I would also like to invite you to participate in my upcoming blogathon. I wanted to ask you first. Hoping you can join in on this one. The link is below
Gee, your blogathon sounds right up my alley! 😉 I would LOVE to join.
I went to watch only the particular segment, but I’ll see the full short later. What a funny moment! And isn’t Buster the cutest guy, one we would like tohug and kiss?
Strangely, when you said “my favorite scene in all comedy”, one scene appeared clear in my mind: when the Marx brothers manage to put some 15 people inside a tiny ship cabin in A Night at the Opera!
Don’t forget to read my contribution to the blogathon! 🙂
“…And two hardboiled eggs.” *HONK* “Make that three hardboiled eggs.” Classic!!
Also: Buster? Very much YES. 😉
Another excellent piece, Lea! Enjoyed it so much. Roscoe is terrific. Buster smiling is worth the price of admission any time! The nurse scene is one I’ve watched so many times whenever I need a laugh. So glad you spotlighted it here. Love!
Talk about the perfect pick me up scene for the end of a tough day, eh?
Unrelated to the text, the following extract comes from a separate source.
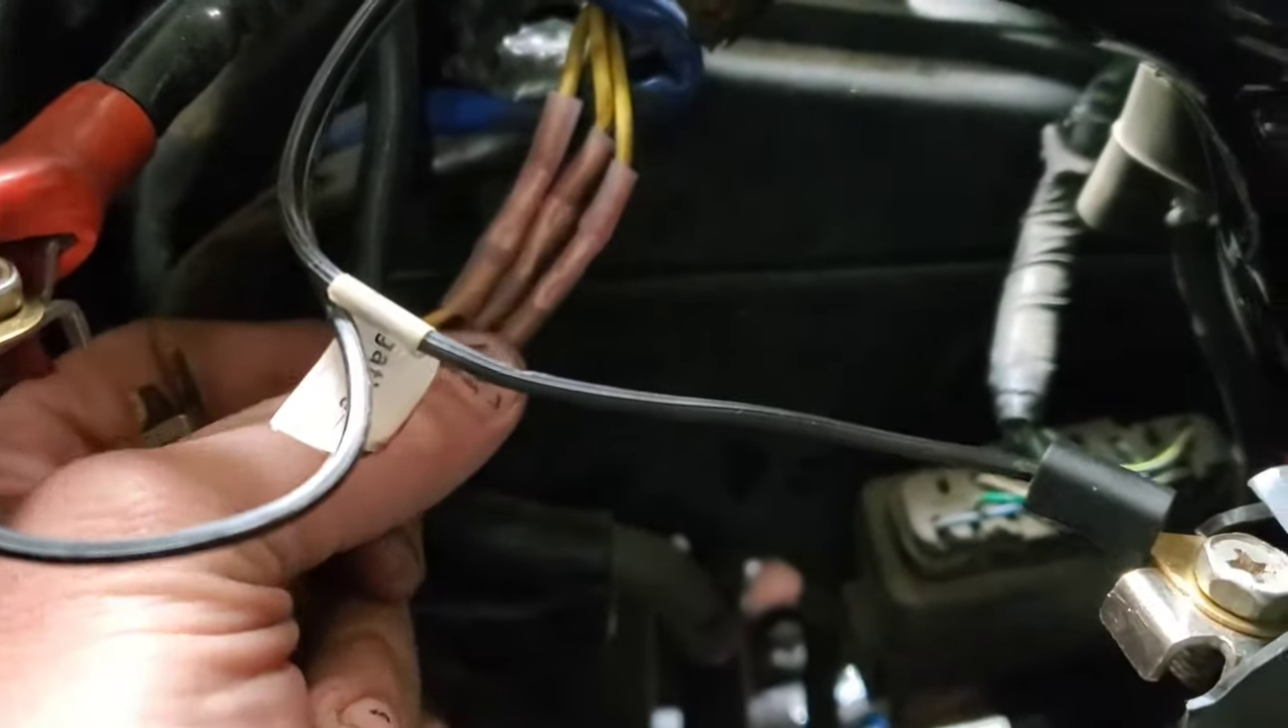That's three new connectors, and I've put a little heat to them just to shrink the shrink wrap down a little bit.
Few things are more fun than showing it to someone for the first time, too! Thanks for stopping by, Shaune.
Wonderful scene, indeed. Buster and Fatty are priceless here. Anyway I can’t just pick a single kind of best comic scene from the silent era and I’m totally unable to say if this is my favourite of them all. There are too many! My brain could explode if just thinking in that task. There are great ones even from some of the commedians I feel less atracted to. Thank you for your entry.
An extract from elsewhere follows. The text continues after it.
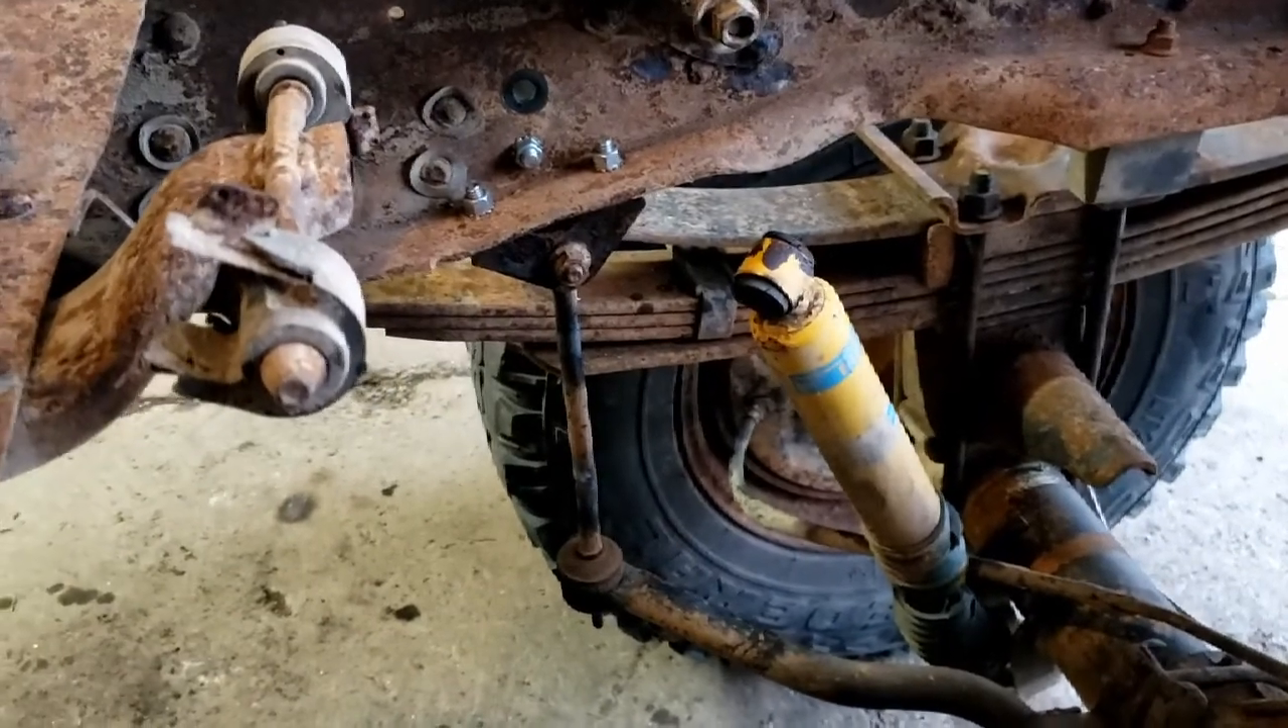Got our sway bar end links and brackets installed.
If it weren’t for the flirting scene, my favorite would be very hard to pick. In fact, just picking a second favorite at all is hard. Hmm….
I’ve become a big fan of the Arbuckle/Keaton films recently. Debating on getting the Flicker Alley MOD dvds or wait to see what’s on the upcoming Arbuckle blu ray set. Tough choice because there’s a few I’ve still not seen and I want to see them now!
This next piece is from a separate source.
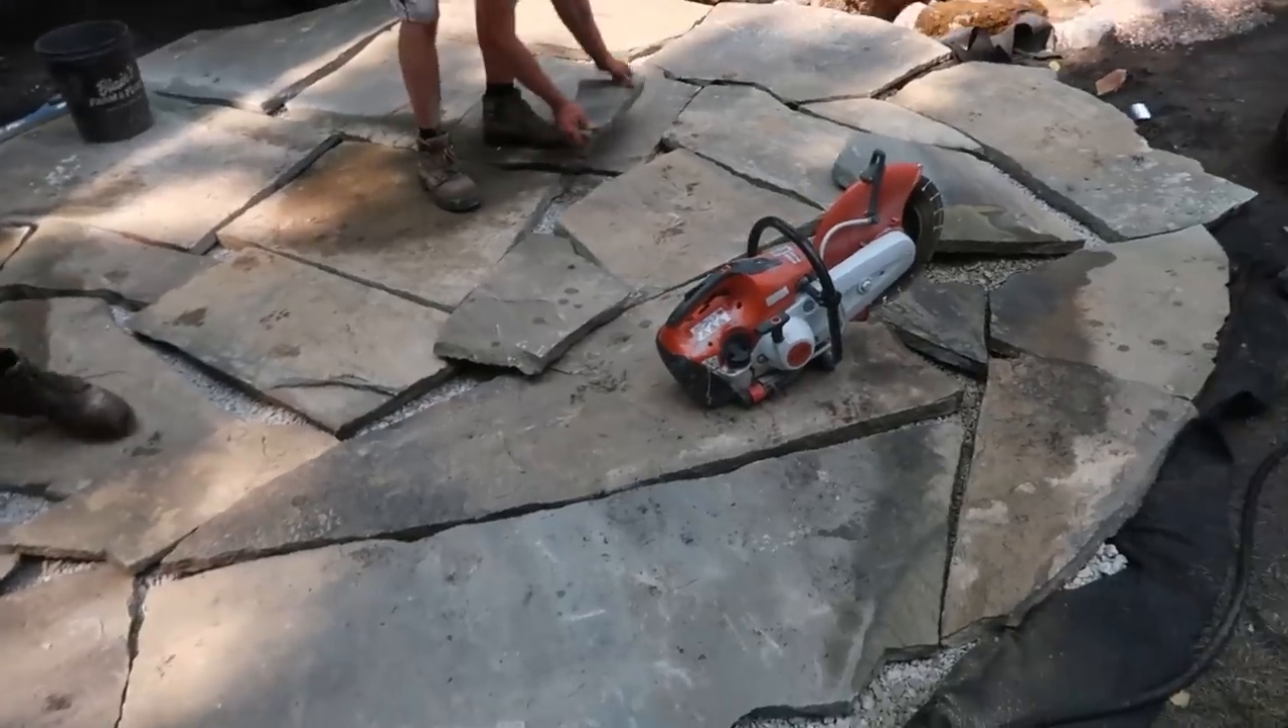It's been a while since we've given you an update but you can see Corey, Luis and Jack have laid almost all of the large flagging pieces.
The old Flicker Alley set is the one I have, it has wonderful scores and I really recommend it. Haven’t seen the the MOD DVDs, but I’m believe it’s the same awesome material. I can hardly wait for that new Arbuckle set, it’s going to be fantastic!! *hops around*
Just fabulous! Thom
If it weren’t for you…..how long would it have taken before I discovered this fantastic short?!!!!
First off, the opening scene, in the rain……holy christmas!!!! Then the scene when he brings the organ grinder and the gypsy girl back to his house! Then the scene where they admit him to the hospital! Just the idea that there’s a headline: “Scientists Discoer Cure For Alcholism!”
Then there’s the scene where he and the girl escape! Oh my god, she is amazing!
And then there’s the flirting scene! I purposely didn’t want to read this entry you wrote until I had seen it for myself! When Buster first starts just the initial HINT of cracking……I actually stopped and rewound it at first, to see if I was imagining it!!! If it had just stopped there…I would have been endlessly fascinated!
This kind of making woo-woo faces….you see it ripped off in so many comedies. (homages, I mean!). I’m thinking Woody Allen in “Love And Death” has a great scene like it….when they’re at the opera.
What can you say……the whole short is hysterical, brilliant…..and then you have this extraordinary scene……you’re right, Lea!!! O to be able to have been a fly on the wall….or a member of the crew!!!!!
THANK YOU for pointing this one out! I can see why it’s your favorite, and it’s definitely a Hall of Famer!!!!!